Records contained in a dataset
***
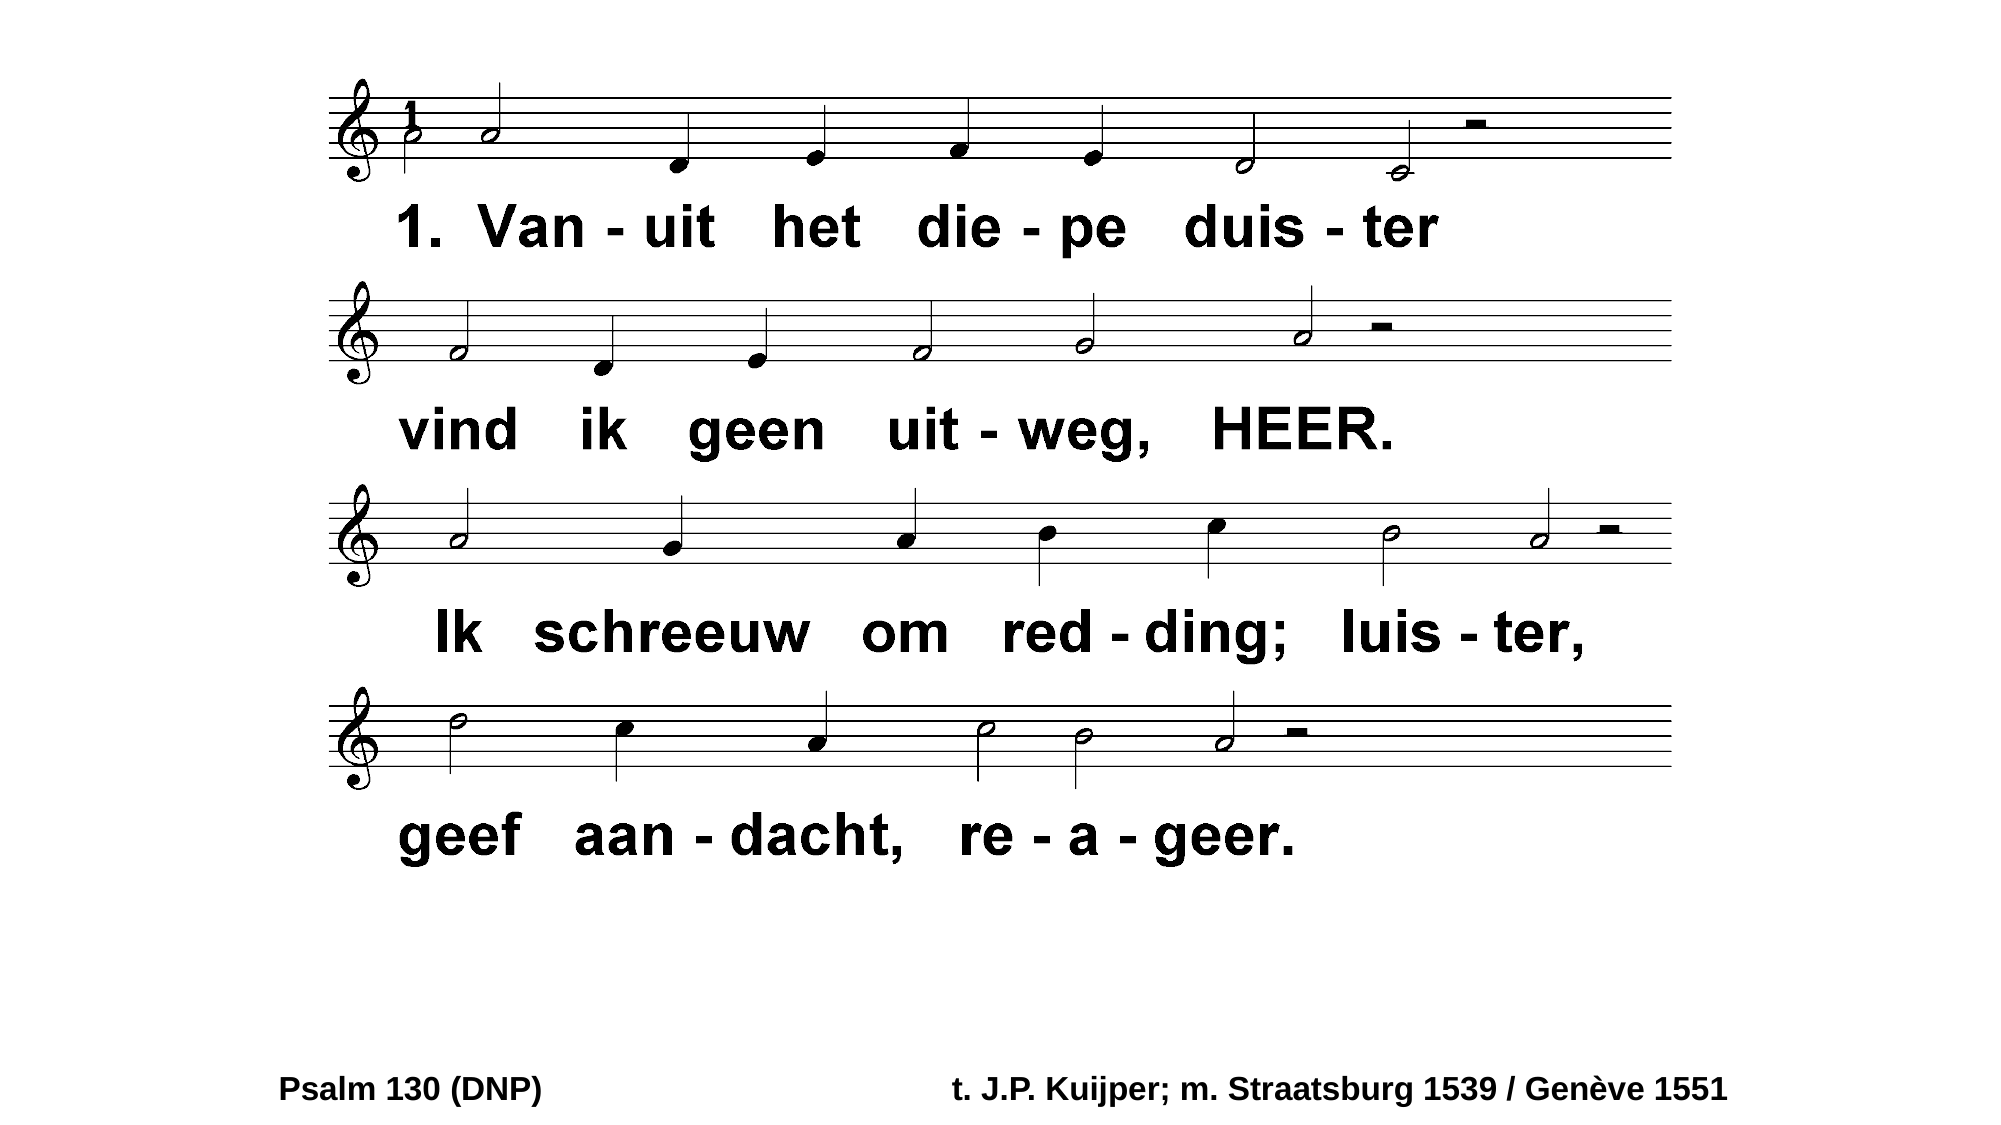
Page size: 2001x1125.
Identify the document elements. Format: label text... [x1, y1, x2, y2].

picture [312, 62, 1688, 883]
text_box Psalm 130 (DNP) t. J.P. Kuijper; m. Straatsburg 1539 / Genève 1551 [263, 1059, 1745, 1115]
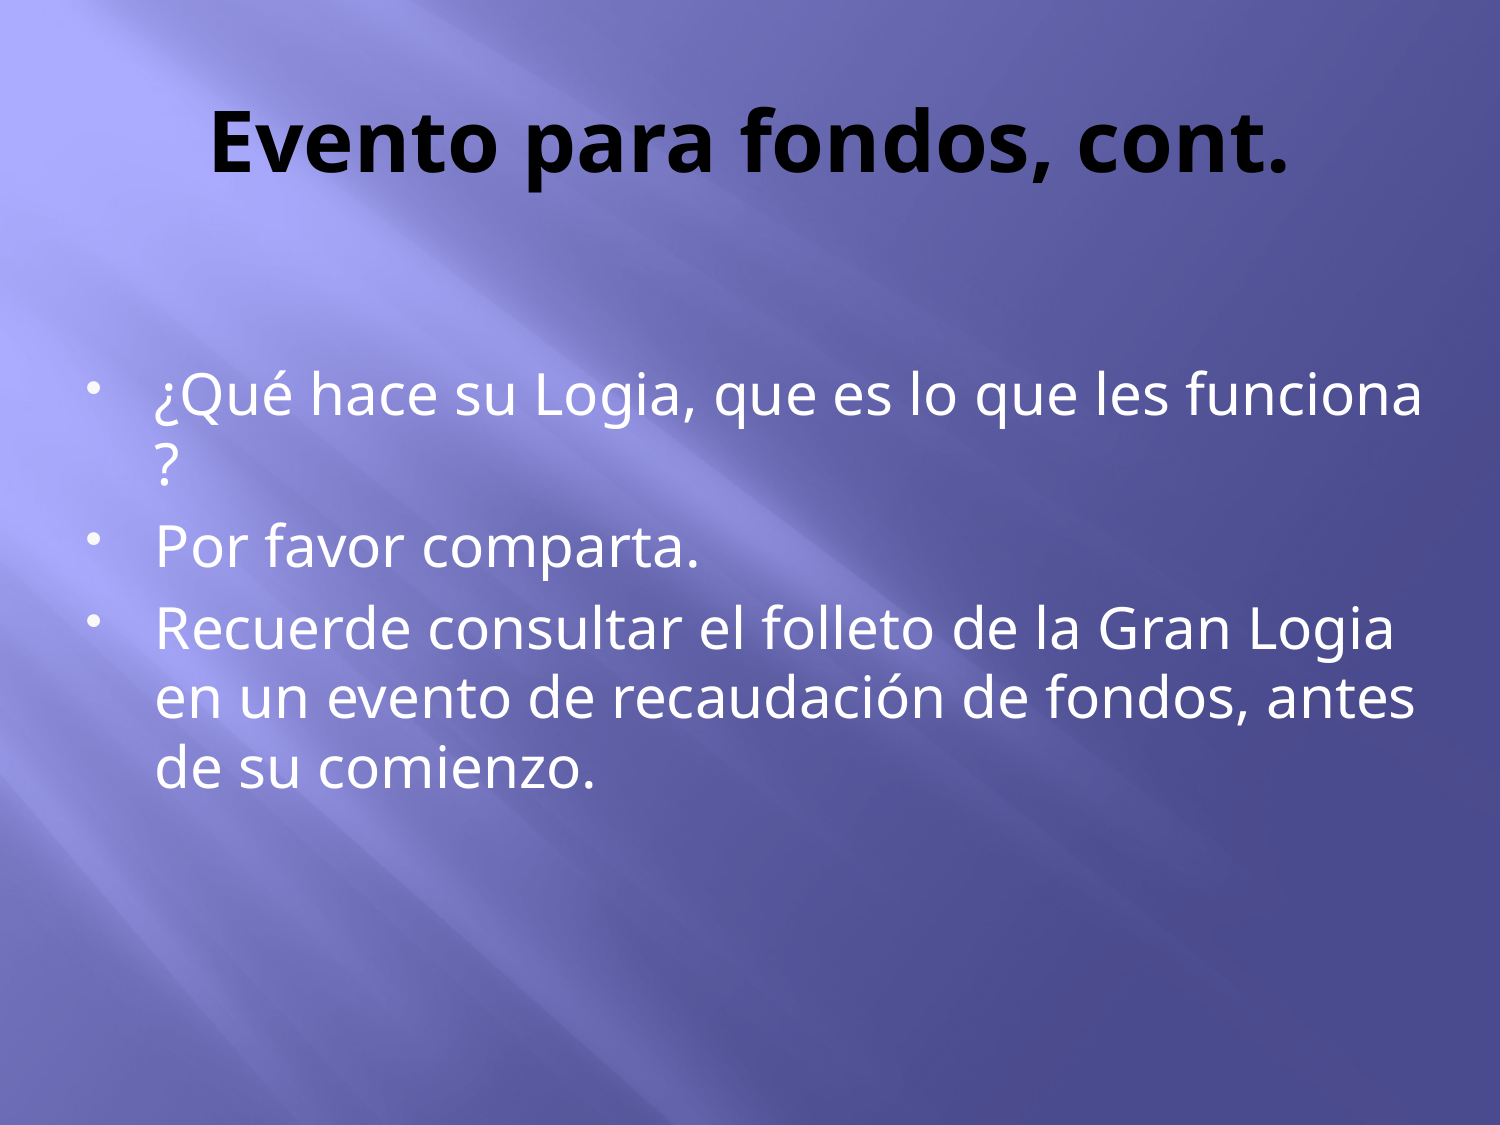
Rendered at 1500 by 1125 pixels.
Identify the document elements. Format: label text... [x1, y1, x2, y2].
***
What you are asked to do —
The lines needed run from the first line of the records through the line containing "Rendered at 1500 by 1125 pixels.", both included. Restate them word for word, without pictures.

Result of this exercise —
Page size: 2001x1125.
Identify the document elements. Format: label text... [x1, y1, x2, y2].

picture [312, 62, 1688, 883]
text_box Psalm 130 (DNP) t. J.P. Kuijper; m. Straatsburg 1539 / Genève 1551 [263, 1059, 1745, 1115]
Rendered at 1500 by 1125 pixels.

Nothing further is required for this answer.